How much would you pay for a check signed by both Apple co-founders, Steve Jobs and Steve Wozniak? Factor in that it is Apple check No. 1. Got a figure in mind? Now double it. Your guess is probably still less than a collector paid for that item in a recent auction.
It went for a stonking $2.4 million — believed to be the highest price ever paid for a signed check at public auction.
Apple check No. 1 sells for a huge sum
Steve Jobs, Steve Wozniak and Ronald Wayne founded Apple in 1976. In the earliest days of the company, the two Steves worked out of Jobs’ parents’ garage on the Apple-1.
They paid Howard Cantin $500 to turn Wozniak’s Apple-1 schematic into a manufacturable printed circuit board design. They used Apple check No. 1 dated March 16, 1976, for the payment.
It’s this check that RR Auction sold on January 29 for the stunning price of $2,409,886. The auction house thought it might go for more than $500,000 — and it sure did.

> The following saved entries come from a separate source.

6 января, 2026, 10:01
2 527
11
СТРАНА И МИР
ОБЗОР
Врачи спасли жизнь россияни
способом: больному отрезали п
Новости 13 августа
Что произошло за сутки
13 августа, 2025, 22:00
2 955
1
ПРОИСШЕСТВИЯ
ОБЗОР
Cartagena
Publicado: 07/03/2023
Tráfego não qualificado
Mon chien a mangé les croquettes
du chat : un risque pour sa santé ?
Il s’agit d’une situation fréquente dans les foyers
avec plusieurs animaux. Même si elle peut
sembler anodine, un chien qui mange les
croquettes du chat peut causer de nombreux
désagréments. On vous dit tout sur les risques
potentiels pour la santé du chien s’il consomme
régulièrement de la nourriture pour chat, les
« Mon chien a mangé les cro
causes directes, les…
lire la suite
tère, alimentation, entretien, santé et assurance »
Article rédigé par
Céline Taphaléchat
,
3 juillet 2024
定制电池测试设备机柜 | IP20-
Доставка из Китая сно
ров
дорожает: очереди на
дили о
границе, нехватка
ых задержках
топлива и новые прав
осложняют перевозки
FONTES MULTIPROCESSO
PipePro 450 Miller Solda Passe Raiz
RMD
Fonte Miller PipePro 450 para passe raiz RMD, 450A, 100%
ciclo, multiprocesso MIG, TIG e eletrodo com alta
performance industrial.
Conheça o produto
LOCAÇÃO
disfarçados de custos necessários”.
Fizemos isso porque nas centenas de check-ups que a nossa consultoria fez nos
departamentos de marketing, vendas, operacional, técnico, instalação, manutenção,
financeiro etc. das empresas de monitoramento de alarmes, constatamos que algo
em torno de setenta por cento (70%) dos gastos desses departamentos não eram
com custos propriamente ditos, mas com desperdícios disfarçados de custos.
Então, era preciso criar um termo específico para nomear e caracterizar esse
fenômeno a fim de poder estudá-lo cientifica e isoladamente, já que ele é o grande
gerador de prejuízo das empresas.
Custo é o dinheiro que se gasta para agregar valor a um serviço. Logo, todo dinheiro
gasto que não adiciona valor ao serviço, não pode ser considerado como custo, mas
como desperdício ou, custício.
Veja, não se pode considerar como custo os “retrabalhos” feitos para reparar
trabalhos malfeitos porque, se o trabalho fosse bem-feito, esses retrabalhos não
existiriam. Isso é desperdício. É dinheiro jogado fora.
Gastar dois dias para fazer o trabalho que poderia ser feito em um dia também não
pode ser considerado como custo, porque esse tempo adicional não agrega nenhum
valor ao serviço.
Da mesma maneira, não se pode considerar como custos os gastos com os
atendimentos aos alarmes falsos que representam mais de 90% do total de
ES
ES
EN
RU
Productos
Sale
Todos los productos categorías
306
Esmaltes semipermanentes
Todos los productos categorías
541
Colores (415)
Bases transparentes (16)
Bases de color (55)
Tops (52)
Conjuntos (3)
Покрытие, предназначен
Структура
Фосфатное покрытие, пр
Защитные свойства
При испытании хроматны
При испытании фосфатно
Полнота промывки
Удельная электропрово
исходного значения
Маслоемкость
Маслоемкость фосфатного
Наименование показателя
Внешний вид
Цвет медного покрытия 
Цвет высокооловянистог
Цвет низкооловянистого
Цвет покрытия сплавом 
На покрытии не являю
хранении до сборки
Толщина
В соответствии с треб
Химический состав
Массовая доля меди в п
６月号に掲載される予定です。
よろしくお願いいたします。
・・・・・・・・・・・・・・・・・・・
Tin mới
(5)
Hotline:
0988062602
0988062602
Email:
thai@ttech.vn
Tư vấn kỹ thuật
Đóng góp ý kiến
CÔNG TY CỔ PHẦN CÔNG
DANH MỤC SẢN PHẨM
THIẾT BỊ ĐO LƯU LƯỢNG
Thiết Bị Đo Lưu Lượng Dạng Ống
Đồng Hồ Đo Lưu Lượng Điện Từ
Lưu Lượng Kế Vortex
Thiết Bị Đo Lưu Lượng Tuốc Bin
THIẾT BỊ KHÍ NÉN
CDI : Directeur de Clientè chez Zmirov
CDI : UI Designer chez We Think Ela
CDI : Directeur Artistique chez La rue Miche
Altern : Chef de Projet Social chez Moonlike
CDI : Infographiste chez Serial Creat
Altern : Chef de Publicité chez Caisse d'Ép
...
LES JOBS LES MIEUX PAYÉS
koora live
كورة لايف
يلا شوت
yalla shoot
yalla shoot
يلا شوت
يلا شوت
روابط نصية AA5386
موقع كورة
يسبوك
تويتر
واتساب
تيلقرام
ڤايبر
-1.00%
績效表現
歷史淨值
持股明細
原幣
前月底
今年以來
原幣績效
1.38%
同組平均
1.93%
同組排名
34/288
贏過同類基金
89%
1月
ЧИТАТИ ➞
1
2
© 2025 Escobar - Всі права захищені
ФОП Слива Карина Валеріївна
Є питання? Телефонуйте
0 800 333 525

For comparison, another early Apple check went for $107,000 in 2023. Later that same year, a similar check sold for $46,000. The latest auction makes those look like pocket change.
Also, consider that apparently no check had ever sold for more than $1 million at public auction. None. But Apple check No. 1 got all the way to $2.4 million.
Apple history on the auction block
“This is the most important financial document in Apple history,” said Bobby Livingston, executive vice president at RR Auction. “It captures Steve Jobs and Steve Wozniak’s first true business transaction, and the final result shows that collectors recognized its significance above any other Apple material ever brought to market.”
Adding to the value is the fact that Jobs rarely signed memorabilia, even when asked. He’d simply refuse, which makes examples of his signature all the more rare — and valuable.